A new study has demonstrated that CBD oil could help dramatically improve the lives of children living with a rare form of childhood epilepsy known as Dravet syndrome.
The findings, published in the latest issue of the journal Neurology, came from assessing 199 children who have this condition. They were split into three groups and either given a placebo, highly purified CBD at 10mg per day or highly purified CBD at 20mg per day. Their seizure frequencies were assessed during the four weeks prior to treatment and throughout the 14 weeks of treatment.

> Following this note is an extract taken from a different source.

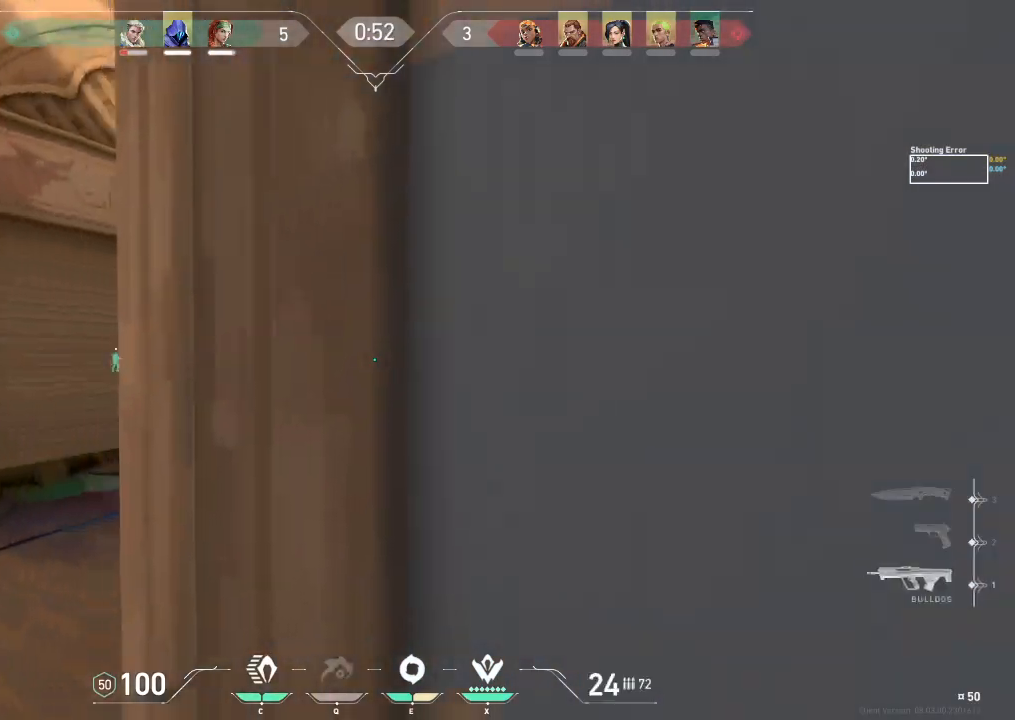
{"keys": ["shift", "w"], "events": [[100, "a", "up"]]}
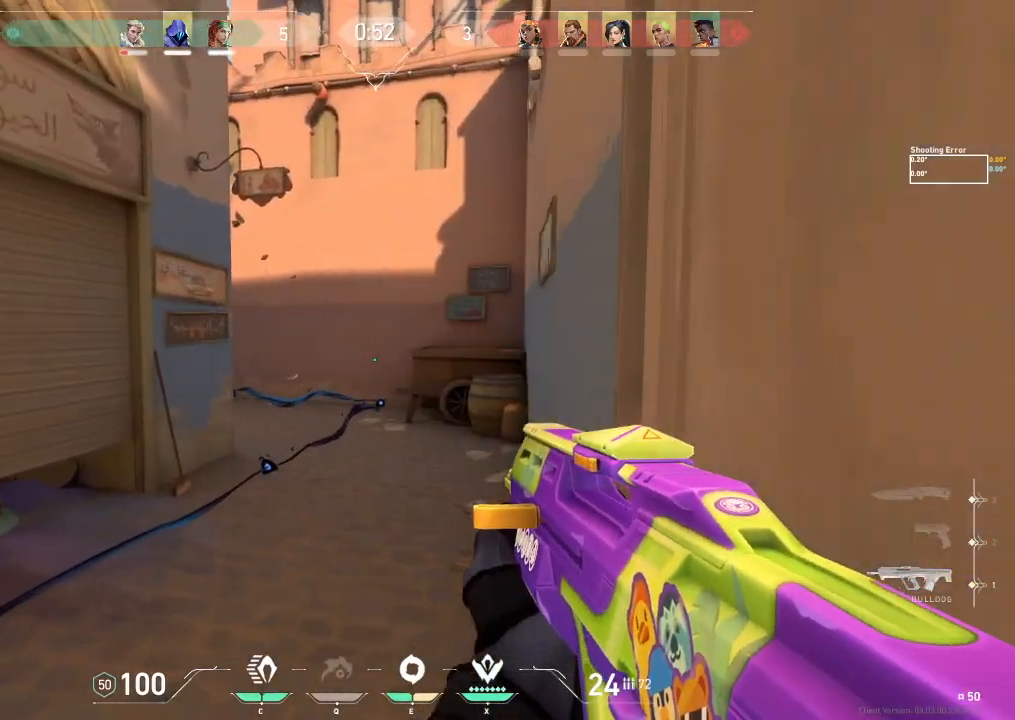
{"keys": ["d", "shift", "w"], "events": [[117, "d", "down"]]}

Researchers assessed that the children receiving 10mg per day of CBD had their total number of convulsive seizures reduced by an average of 49%, while those receiving 20mg per day of CBD had a 46% reduction. The placebo group recorded only a 27% reduction. Nearly 49% of the children in the 20mg per day group recorded a reduction of convulsive seizures that was greater than half.
Current medications for this severe condition are unable to completely remove or control seizures, which makes the findings encouraging for CBD eventually becoming part of an effective treatment plan for Dravet syndrome.
“The children in this study had already tried an average of four epilepsy drugs with no success, and [when the study was conducted] were taking an average of three additional drugs, so to have this measure of success with cannabidiol is a major victory,” said study author Ian Miller, a neurologist at Nicklaus Children’s Hospital in Florida. “It’s exciting to be able to offer another alternative for children with this debilitating form of epilepsy, and their families.”
Side effects including decreased appetite and fatigue tracked at around 90% for all three groups. However, only the group taking 20 mg of CBD per day had any participant dropouts from the study due to these effects. The authors concluded that while both 10 mg per day and 20 mg per day of CBD greatly reduced seizure frequency, serving size increases of CBD should not exceed 10 mg per day and should be tailored to the individual child.
In June 2018, the Food and Drug Administration approved Epidiolex, a prescription drug designed to help treat two rare forms of severe childhood epilepsy that include Dravet syndrome. Epidiolex contains CBD and was the first cannabis-based medication to ever be approved by the FDA.